Vast quantities of fresh produce grown in the US are left in the field to rot, fed to livestock or hauled directly from the field to landfill, because of unrealistic and unyielding cosmetic standards, according to official data and interviews with dozens of farmers, packers, truckers, researchers, campaigners and government officials.

But that is just a “downstream” measure. In more than two dozen interviews, farmers, packers, wholesalers, truckers, food academics and campaigners described the waste that occurs “upstream”: scarred vegetables regularly abandoned in the field to save the expense and labour involved in harvest. Or left to rot in a warehouse because of minor blemishes that do not necessarily affect freshness or quality.

When added to the retail waste, it takes the amount of food lost close to half of all produce grown, experts say.

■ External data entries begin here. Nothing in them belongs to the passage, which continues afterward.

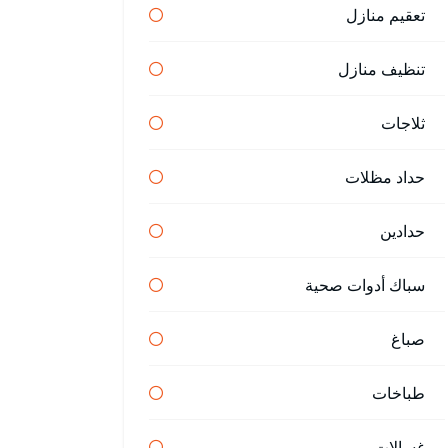
تعقيم منازل
تنظيف منازل
ثلاجات
حداد مظلات
حدادين
سباك أدوات صحية
صباغ
طباخات
غسالات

“I would say at times there is 25% of the crop that is just thrown away or fed to cattle,” said Wayde Kirschenman, whose family has been growing potatoes and other vegetables near Bakersfield, California, since the 1930s. “Sometimes it can be worse.”

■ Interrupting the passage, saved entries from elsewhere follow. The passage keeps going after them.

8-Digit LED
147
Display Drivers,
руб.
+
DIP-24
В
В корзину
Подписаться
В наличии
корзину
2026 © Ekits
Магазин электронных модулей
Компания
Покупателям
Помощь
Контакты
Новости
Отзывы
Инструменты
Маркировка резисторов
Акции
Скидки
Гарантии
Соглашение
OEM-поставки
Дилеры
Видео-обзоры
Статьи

“There are a lot of people who are hungry and malnourished, including in the US. My guess is probably 5-10% of the population are still hungry – they still do not have enough to eat,” said Shenggen Fan, the director general of the International Food Policy Research Institute in Washington. “That is why food waste, food loss matters a great deal. People are still hungry.”

That is not counting the waste of water, land and other resources, or the toll on the climate of producing food that ends up in landfill.

Within the US, discarded food is the biggest single component of landfill and incinerators, according to the Environmental Protection Agency. Food dumps are a rising source of methane, a far more powerful greenhouse gas than carbon dioxide. But experts readily acknowledge that they are only beginning to come to grips with the scale of the problem.

Retail giants argue that they are operating in consumers’ best interests, according to food experts. “A lot of the waste is happening further up the food chain and often on behalf of consumers, based on the perception of what those consumers want,” said Roni Neff, the director of the food system environmental sustainability and public health programme at the Johns Hopkins Center for a Livable Future in Baltimore.

“Fruit and vegetables are often culled out because they think nobody would buy them,” she said.

But Roger Gordon, who founded the Food Cowboy startup to rescue and re-route rejected produce, believes that the waste is built into the economics of food production. Fresh produce accounts for 15% of supermarket profits, he argued.

“If you and I reduced fresh produce waste by 50% like [the US agriculture secretary] Vilsack wants us to do, then supermarkets would go from [a] 1.5% profit margin to 0.7%,” he said. “And if we were to lose 50% of consumer waste, then we would lose about $250bn in economic activity that would go away.”